Published: Jun 26, 2023
Security researchers have recently discovered a new vulnerability in Microsoft Teams. The flaw could enable threat actors to deliver malware to Teams users through a federated chat.
The vulnerability was originally discovered by security researchers Max Corbridge and Tom Ellson from the JUMPSEC Labs’ Red Team. The researchers found that the flaw exists in the External Access feature in Microsoft Teams. It allows users to communicate with individuals outside their organization via Teams chat and video calls.

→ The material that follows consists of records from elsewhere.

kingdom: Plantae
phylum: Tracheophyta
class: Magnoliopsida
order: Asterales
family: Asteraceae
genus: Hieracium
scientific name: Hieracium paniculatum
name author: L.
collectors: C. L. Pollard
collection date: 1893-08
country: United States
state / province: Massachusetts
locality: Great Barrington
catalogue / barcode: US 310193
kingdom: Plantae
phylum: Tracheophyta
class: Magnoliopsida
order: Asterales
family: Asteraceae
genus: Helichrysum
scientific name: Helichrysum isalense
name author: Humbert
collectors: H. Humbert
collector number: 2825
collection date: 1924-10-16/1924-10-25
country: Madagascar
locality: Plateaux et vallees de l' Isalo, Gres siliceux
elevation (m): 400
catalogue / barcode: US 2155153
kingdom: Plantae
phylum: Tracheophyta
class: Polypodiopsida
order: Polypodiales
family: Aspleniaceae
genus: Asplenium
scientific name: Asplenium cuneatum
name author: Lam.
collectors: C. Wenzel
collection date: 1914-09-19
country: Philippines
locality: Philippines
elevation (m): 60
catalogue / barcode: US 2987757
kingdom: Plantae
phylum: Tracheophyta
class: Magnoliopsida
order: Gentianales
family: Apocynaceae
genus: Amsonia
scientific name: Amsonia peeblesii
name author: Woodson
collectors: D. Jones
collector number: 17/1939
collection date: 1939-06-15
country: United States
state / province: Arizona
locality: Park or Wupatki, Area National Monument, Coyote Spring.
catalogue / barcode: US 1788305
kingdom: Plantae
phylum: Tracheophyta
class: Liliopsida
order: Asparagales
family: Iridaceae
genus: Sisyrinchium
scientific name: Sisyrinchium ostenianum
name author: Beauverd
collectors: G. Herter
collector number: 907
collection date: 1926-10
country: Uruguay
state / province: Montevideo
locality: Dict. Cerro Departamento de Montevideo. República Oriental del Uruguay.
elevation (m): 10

The Microsoft Teams vulnerability enables external users to inject malware into files sent to an employee’s inbox. The file comes with a specially crafted message that tricks users into opening it on their computers. The security flaw lets attackers bypass built-in security measures that protect Teams users against malware and phishing campaigns. It affects all enterprise customers that use the app in its default configuration.
“Exploitation of the vulnerability was straightforward using a traditional IDOR technique of switching the internal and external recipient ID on the POST request,” Corbridge explained in a security advisory. “When sending the payload like this, it is actually hosted on a SharePoint domain and the target downloads it from there. It appears, however, in the target inbox as a file, not a link.”
The security researchers contacted Microsoft about the vulnerability before disclosing the details publicly. Microsoft, for its part, believes the exploit “does not meet the bar for immediate servicing.” The researchers advised that IT admins should disable the External Access setting in the Microsoft Teams Admin Center.
However, it’s important to note that some may organizations require regular communication with external tenants. In this case, it’s recommended that IT admins should configure Teams security settings to restrict external access to only a set of domains. This approach should make it harder for hackers to compromise user accounts in Microsoft 365 tenants.